Defense in favor of Brad: There are also provisions that Brad can be charged under the
norms of negligence and tort of business responsibilities. Angelina has shown the property
and Brad have not provide valued information reporting price and possibilities of sale. In that
concern, Brad can be termed as guilty of misleading a client, but at the same time he can
manage a stronger shield as he has been instructed by the superior professionals. Besides that,
a respective professional is not bound have all of the information regarding products and
service available in the market. Therefore, business ethics are the basic supportive defenses
that Brad can prepare. After that, likewise Christian Auctioneers, Brad can get the advantage
that there is no record kept by any hand that the professional has visited the property in terms
of making business.
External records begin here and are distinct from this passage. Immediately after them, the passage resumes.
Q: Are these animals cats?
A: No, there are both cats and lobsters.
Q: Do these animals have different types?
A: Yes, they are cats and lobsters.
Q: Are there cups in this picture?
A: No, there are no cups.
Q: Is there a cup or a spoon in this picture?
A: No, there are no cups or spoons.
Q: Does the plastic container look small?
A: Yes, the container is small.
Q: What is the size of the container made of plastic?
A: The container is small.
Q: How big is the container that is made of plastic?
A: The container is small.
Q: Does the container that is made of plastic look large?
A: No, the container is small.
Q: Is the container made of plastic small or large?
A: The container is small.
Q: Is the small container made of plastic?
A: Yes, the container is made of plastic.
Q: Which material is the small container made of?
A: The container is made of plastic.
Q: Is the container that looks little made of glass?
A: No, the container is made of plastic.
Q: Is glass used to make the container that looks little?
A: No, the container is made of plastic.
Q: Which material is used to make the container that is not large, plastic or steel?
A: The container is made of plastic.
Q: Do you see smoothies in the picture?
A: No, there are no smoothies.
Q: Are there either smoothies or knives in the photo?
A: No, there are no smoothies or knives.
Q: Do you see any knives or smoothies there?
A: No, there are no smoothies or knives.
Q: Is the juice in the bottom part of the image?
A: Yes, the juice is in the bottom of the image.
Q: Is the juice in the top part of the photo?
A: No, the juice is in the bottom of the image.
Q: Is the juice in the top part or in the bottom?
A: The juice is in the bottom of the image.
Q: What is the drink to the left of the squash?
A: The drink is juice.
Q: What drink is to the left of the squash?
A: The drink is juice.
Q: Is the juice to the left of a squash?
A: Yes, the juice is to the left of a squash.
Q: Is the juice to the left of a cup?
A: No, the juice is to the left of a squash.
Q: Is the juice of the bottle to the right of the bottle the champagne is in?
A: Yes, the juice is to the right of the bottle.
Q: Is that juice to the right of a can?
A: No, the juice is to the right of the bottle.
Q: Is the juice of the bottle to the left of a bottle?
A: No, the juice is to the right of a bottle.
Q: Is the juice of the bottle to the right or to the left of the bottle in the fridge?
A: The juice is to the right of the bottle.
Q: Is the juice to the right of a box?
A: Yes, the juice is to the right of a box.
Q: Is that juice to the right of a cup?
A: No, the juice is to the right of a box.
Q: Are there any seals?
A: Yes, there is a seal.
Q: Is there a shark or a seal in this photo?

All these events may work in favor of Brad. On the other hand, Brad
may face threatening concerns of the organization as Christian Auctioneers can make a claim
against Brad in order to save entire group of professionals and the respective organization.
Conclusion
The interpretation mentioned here is that the process of contracts formation and maintenance
and aspects of breaching of them and torts of negligence witnessed in terms of defying the
contracts in one way or another is seriously being felt in the business based on contracts
formulation and their effective obeyance by the firms or persons engaging in contracts in the
form of agreement,consent , consideration and laws based criterions.